Mysql – Optimize a query with two range conditions

MySQLoptimizationperformancequery-performancesubquery

I have a structure similar to this one:

CREATE TABLE `author` (
  `id` int(11) unsigned NOT NULL auto_increment,
  `name` varchar(255) NOT NULL,
  PRIMARY KEY (`id`)
) ENGINE=InnoDB CHARSET=utf8 COLLATE=utf8_unicode_ci AUTO_INCREMENT=1;

CREATE TABLE `book` (
  `id` int(11) unsigned NOT NULL AUTO_INCREMENT,
  `author_id` int(11) unsigned NOT NULL,
  `org` int(11) unsigned NOT NULL,
  `country` char(3) NOT NULL,
  `publish_date` date NOT NULL,
  `price` decimal(6,2) NOT NULL,
  PRIMARY KEY (`id`),
  KEY `author_id` (`author_id`),
  KEY `publish_date` (`publish_date`),
  KEY `i0` (`country`, `org`, `author_id`, `price`, `publish_date`),
  KEY `i1` (`country`, `org`, `author_id`, `publish_date`, `price`)
) ENGINE=InnoDB CHARSET=utf8 COLLATE=utf8_unicode_ci AUTO_INCREMENT=1;

Here is a SQL Fiddle

So I'm trying to execute a query with two range conditions

SELECT
  id as author_id,
  (SELECT COUNT(DISTINCT `book`.`id`)+1 
   FROM `book` 
   WHERE 
      `book`.`org` = 1
      AND `book`.`country` = 'USA' 
      AND `book`.`publish_date` BETWEEN '2010-04-30' AND '2011-04-30'
      AND `book`.`author_id` = `author`.`id`
      AND `book`.`price` < 50
  ) AS `books_under_fifty`
FROM `author` 
ORDER BY books_under_fifty desc;

but the optimizer uses only part of my index: const,const,db_9_6349e2.author.id from i0

is there a way to optimize it?

Best Answer

Well, let's think out of the box. It seems that there are two sets of results -- the authors with some such books, and those without. The first case is more efficiently done via:

SELECT  author_id,
        COUNT(*)+1 AS books_under_fifty
    FROM  `book`
    WHERE  `org` = 1
      AND  `country` = 'USA'
      AND  publish_date >= '2010-05-01'
      AND  publish_date <  '2010-05-01' + INTERVAL 1 YEAR
      AND  `price` < 50 

That would probably be best served by

INDEX(country, org, publish_date, price, author_id)

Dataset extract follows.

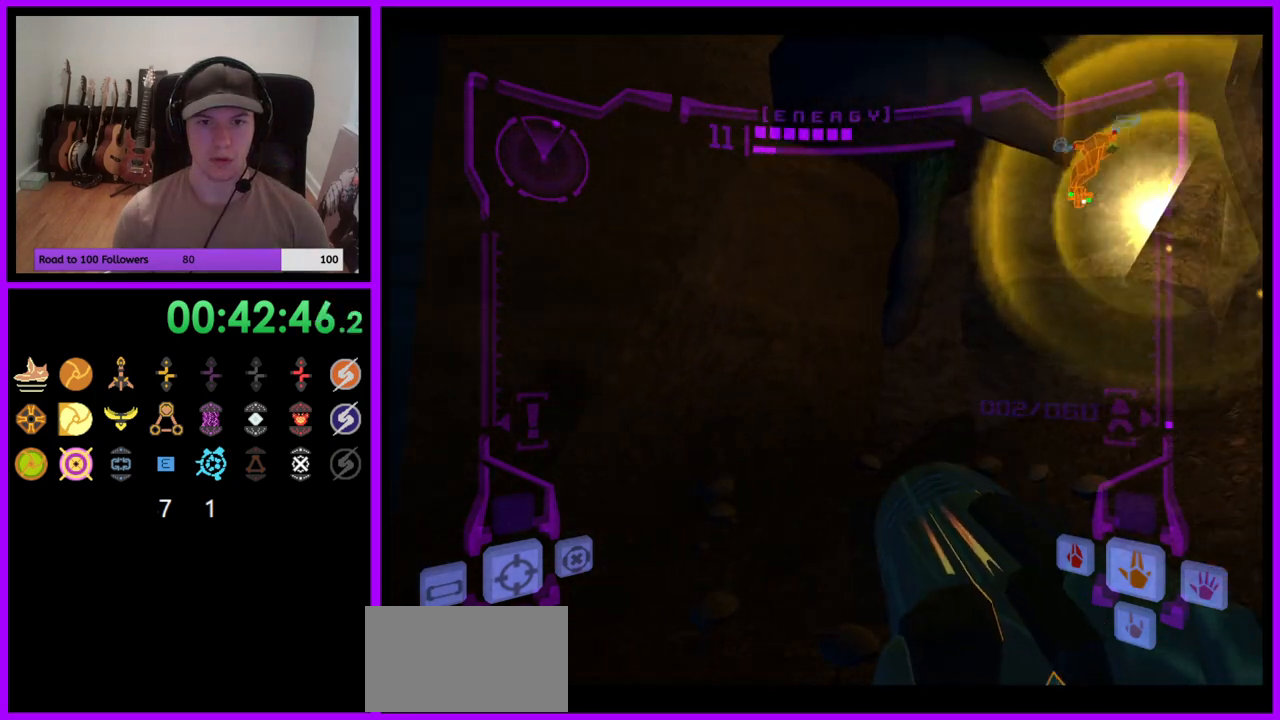
{"buttons": [], "left_stick": "left", "right_stick": "center", "events": []}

If you are happy with the performance of that, then you can think out of the box in finding "the rest of the authors".

Back to the 2-ranges problem. That can sometimes be solved by Partitioning. Not knowing the distribution of the data (is one year a small subset of the total? or what about price?), I can't say which would be better:

PARTITION BY RANGE(TO_DAYS(publish_date))

Partitioning by price is out, since DECIMAL can't be used. Storing price as number of cents and using PARTITION BY RANGE(cents) would work, but clumsily.

Then make 20-50 partitions of the partition key. This would give you "partition pruning" for one 'range', but then the index needs to be tweaked for the other. Assuming you partition by publish_date:

INDEX(country, org, price)
PRIMARY KEY(id, publish_date)

Meanwhile, ...

Don't use utf8 if you are using standard country_codes; use ascii, at least for that column.

What is org does it distinguish the book? Or are there some missing columns? Is there no other "unique" column(s)?

Another variant that might be better:

 PRIMARY KEY(country, org, price,  -- for clustering
             publish_date,   -- because partitioning requires it
             id)           -- to assure uniqueness
 INDEX(id)

This variant assumes you have no 'natural' PK. And it will be more efficient because it clusters the desired rows together. I did not include author_id in the PK since it is readily available in the row.

add index

ADD INDEX ac(author_id, country) tricked it into using i0. Go figure. Note: I left (author_id) intact and first in the list of indexes; so it is not just the order of the indexes.

I'm using Percona's 5.6.22-71.0-log .

Note that there are only 4 different country values, evenly distributed. But there are many different author_id, making it by itself more "selective".